Unless otherwise specified, all the analyses were done in R v3.567. We conducted species delimitation analyses for the mite species P. macedo, P. motacillae, and T. jedlizcai. First, we used the local minima function of the package SPIDER v.1.368 to estimate an optimal threshold for delimiting species. We also used the web version of ABGD69 to review our species hypotheses. We use the default settings on a set of prior minimum genetic distances ranging from 0.001 to 0.1. Lastly, we evaluated the accuracy in cataloguing mite sequences to putatively different host-specific species using the genetic distance-based method BCM70. We used the bestCloseMatch function of SPIDER and the genetic threshold previously calculated (see above).
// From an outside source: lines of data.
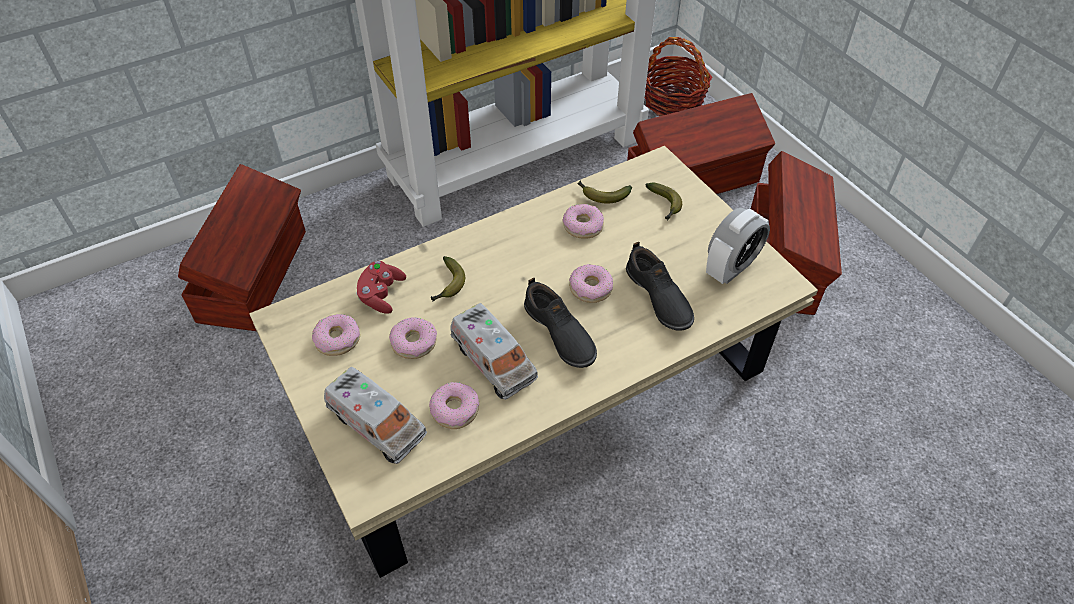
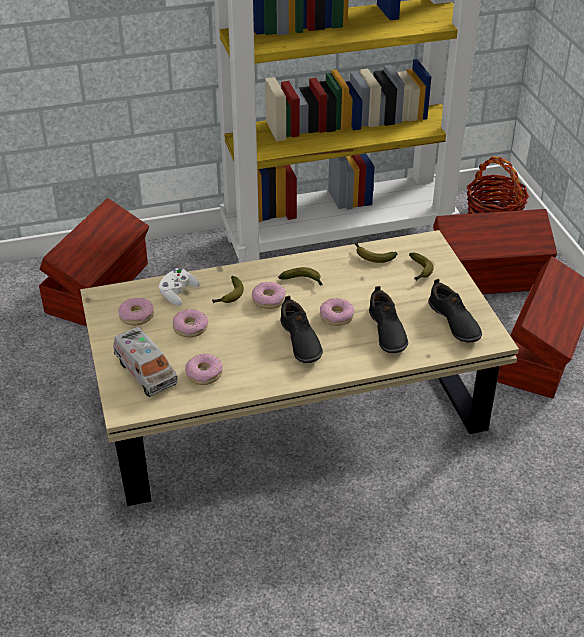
camera: 15 degrees right, 10 degrees down
red game controller [356,261,406,314] -> white game controller [159,268,200,306]
toy truck [450,303,538,400] -> none
donut [563,204,604,239] -> donut moved to [252,282,286,309]
alarm clock [706,208,770,284] -> black shoe [428,279,482,343]
none -> banana [278,267,323,286]

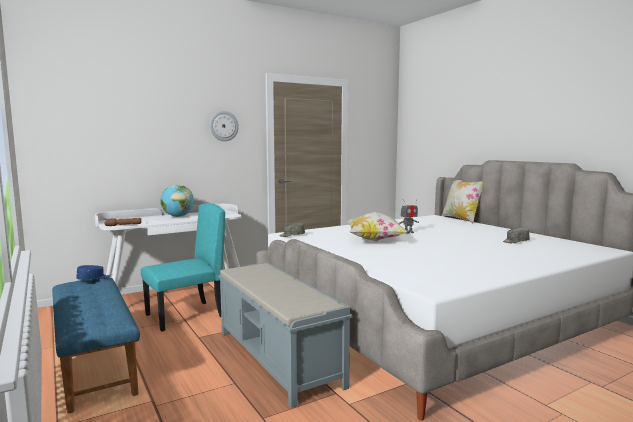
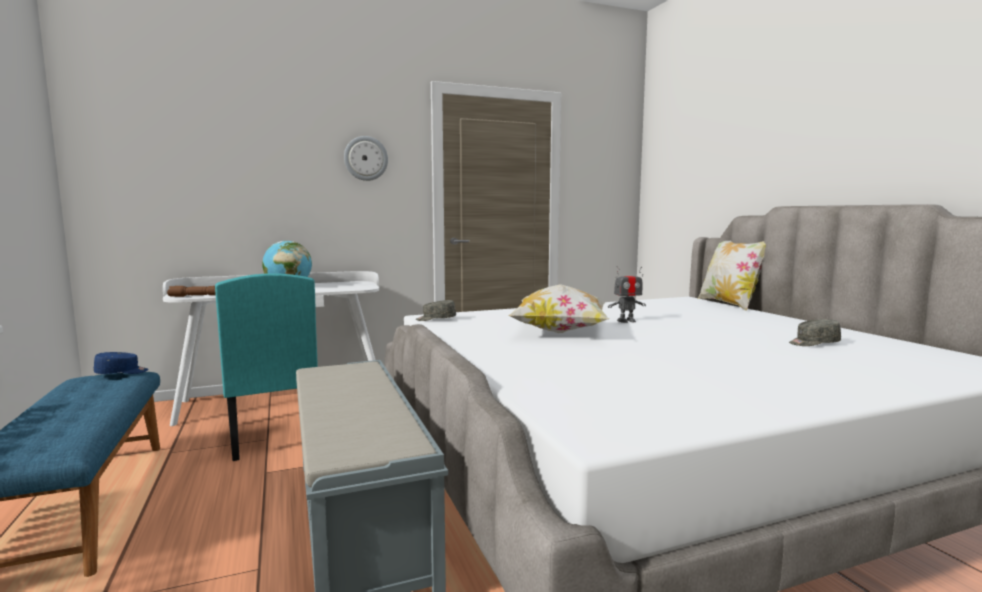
camera: 10 degrees right, 0 degrees up
turquoise chair [141,203,225,332] -> turquoise chair turned 90 degrees clockwise [215,273,318,461]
We estimated the population genetic structure of these above-mentioned mite species among mite populations on different host species. First, we conducted analyses of molecular variance (AMOVA) using the poppr.amova function from POPPR v.2.871,72, and we tested for statistical significance using the randtest function of ADE4 v.2.173,74,75,76. We further investigated the genetic structuring among samples, based on genetic distances, through principal components analyses (PCA) with the dudi.pca function of ADE4.

Additionally, we estimated population genetic parameters using PEGAS v.0.177. We used the nuc.div function to calculate nucleotide diversity (π, hereafter genetic diversity78). Also, we calculated parameters to detect population expansions. We calculated Tajima’s D79, using the tajima.test function; and estimated statistical significance assuming that D follows a normal distribution with mean zero and variance one. We also calculated R2 using the R2.test function and evaluated its statistical significance through 1,000 coalescent simulations. Finally, we estimated the haplotype diversity (Hd) using the hap.div function, and used the haplotype and haplonet functions to build haplotype networks and study the mites haplotype distribution.